TASK ITEM ▸ Look through the records, and wherever the string "something" turns up, copy out that line.

RAW DATA ▸
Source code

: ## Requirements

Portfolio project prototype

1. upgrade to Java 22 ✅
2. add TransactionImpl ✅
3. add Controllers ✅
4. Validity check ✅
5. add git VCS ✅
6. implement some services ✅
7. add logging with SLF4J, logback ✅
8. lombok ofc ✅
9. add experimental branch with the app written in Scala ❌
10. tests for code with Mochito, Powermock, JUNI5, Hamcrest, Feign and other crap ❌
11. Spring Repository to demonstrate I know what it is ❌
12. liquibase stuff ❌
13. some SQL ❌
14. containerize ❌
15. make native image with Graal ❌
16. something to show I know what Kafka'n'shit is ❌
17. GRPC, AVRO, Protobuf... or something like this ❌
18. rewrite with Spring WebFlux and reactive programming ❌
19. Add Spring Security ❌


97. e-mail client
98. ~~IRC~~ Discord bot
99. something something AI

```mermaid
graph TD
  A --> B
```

RESULT ▸
16. something to show I know what Kafka'n'shit is ❌
17. GRPC, AVRO, Protobuf... or something like this ❌
99. something something AI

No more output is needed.